* Vorliegender Text
NorwegenTouren

Mit Baby auf eigene Faust nach Spitzbergen

Ein Erfahrungsbericht über Mut, Stillen am Gletscher und zutrauliche Wildtiere

Das ist Spitzbergen: Unendliche Weite, tiefe Eindrücke einer gigantischen Landschaft, die sich magisch in die Seele einbrennen. Unbeschreibliche Farbenpracht, Blumen in allen Variationen, die auf grünem Moos plötzlich inmitten dem Steingeröll und dem kargen Dauerfrostboden erblühen, Wind und Sonne, endlose Moränenfelder und treuherzige Rentiere. Dazu eine Kulisse von spitzen, schneebedeckten Bergen und dem Schäumen des eisigen Meeres, das eine ständige Atmosphäre von Frische herbeizaubert.

Man hat sofort einen Eindruck der Größe der Schöpfung und der Kraft des Lebens, welche sogar in der trostlosesten und kältesten Gegend der Erde einen prachtvollen Traum entstehen lassen kann. Ich durfte zusammen mit meiner einjährigen Tochter und meinem Lebensgefährten die Hoch-Arktis erleben, auf Svalbard, jener alten Inselgruppe der Walfänger und Trapper, nur noch etwas über 1000 Kilometer vom Nordpol entfernt.

* Bereitgestelltes Material
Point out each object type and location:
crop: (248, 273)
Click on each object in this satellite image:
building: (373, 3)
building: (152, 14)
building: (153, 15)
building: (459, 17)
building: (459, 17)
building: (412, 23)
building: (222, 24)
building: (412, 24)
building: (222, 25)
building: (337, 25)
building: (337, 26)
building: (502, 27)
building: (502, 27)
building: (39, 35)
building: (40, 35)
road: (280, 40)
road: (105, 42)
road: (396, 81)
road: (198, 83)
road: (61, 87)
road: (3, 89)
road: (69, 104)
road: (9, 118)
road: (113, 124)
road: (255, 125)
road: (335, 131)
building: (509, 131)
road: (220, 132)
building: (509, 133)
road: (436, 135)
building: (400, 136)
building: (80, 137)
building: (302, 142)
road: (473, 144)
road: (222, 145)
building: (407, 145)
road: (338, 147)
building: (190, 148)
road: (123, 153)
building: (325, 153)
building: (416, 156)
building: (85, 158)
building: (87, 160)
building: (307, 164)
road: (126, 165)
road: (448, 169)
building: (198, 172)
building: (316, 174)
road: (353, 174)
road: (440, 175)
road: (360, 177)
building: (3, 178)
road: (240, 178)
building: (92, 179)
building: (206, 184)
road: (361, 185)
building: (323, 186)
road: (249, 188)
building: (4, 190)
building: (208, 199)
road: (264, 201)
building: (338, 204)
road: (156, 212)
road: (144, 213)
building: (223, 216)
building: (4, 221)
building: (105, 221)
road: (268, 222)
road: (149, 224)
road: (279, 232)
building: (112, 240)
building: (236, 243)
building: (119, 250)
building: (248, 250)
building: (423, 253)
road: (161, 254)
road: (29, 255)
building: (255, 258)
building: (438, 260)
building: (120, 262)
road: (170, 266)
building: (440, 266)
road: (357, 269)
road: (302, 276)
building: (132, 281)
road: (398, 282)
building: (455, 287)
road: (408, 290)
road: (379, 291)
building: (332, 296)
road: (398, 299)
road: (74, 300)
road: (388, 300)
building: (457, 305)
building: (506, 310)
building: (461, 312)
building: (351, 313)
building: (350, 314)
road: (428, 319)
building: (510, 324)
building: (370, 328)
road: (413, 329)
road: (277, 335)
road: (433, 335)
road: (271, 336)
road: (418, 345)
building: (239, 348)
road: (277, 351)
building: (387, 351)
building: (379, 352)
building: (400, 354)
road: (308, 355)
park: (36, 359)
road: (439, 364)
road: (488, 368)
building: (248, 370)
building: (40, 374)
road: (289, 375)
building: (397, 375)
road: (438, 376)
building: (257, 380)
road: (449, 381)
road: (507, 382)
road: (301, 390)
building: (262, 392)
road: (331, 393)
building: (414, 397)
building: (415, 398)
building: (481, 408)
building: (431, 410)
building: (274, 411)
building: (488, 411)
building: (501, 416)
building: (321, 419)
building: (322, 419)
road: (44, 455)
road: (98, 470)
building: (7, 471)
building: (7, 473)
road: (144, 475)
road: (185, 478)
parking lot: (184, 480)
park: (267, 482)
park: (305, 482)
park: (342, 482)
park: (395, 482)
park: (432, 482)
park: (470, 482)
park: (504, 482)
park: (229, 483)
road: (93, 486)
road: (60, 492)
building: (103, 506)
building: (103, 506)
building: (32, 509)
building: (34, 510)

* Zu erledigende Aufgaben
1. Beantworte zum Text über Spitzbergen diese Fragen:
(a) Wie alt ist die Tochter, die bei der Reise dabei war?
(b) Wie weit ist Svalbard laut dem Text noch vom Nordpol entfernt?
(c) Was erblüht auf grünem Moos plötzlich mitten im Steingeröll?
2. Gib aus dem Text über Spitzbergen den Teil unverändert aus, der mit den Worten „NorwegenTouren“ anfängt und mit „von Frische herbeizaubert.“ aufhört.

* Lösungen der Aufgaben
1.
(a) Ein Jahr, sie ist einjährig.
(b) Etwas über 1000 Kilometer.
(c) Blumen in allen Variationen.

2.
NorwegenTouren

Mit Baby auf eigene Faust nach Spitzbergen

Ein Erfahrungsbericht über Mut, Stillen am Gletscher und zutrauliche Wildtiere

Das ist Spitzbergen: Unendliche Weite, tiefe Eindrücke einer gigantischen Landschaft, die sich magisch in die Seele einbrennen. Unbeschreibliche Farbenpracht, Blumen in allen Variationen, die auf grünem Moos plötzlich inmitten dem Steingeröll und dem kargen Dauerfrostboden erblühen, Wind und Sonne, endlose Moränenfelder und treuherzige Rentiere. Dazu eine Kulisse von spitzen, schneebedeckten Bergen und dem Schäumen des eisigen Meeres, das eine ständige Atmosphäre von Frische herbeizaubert.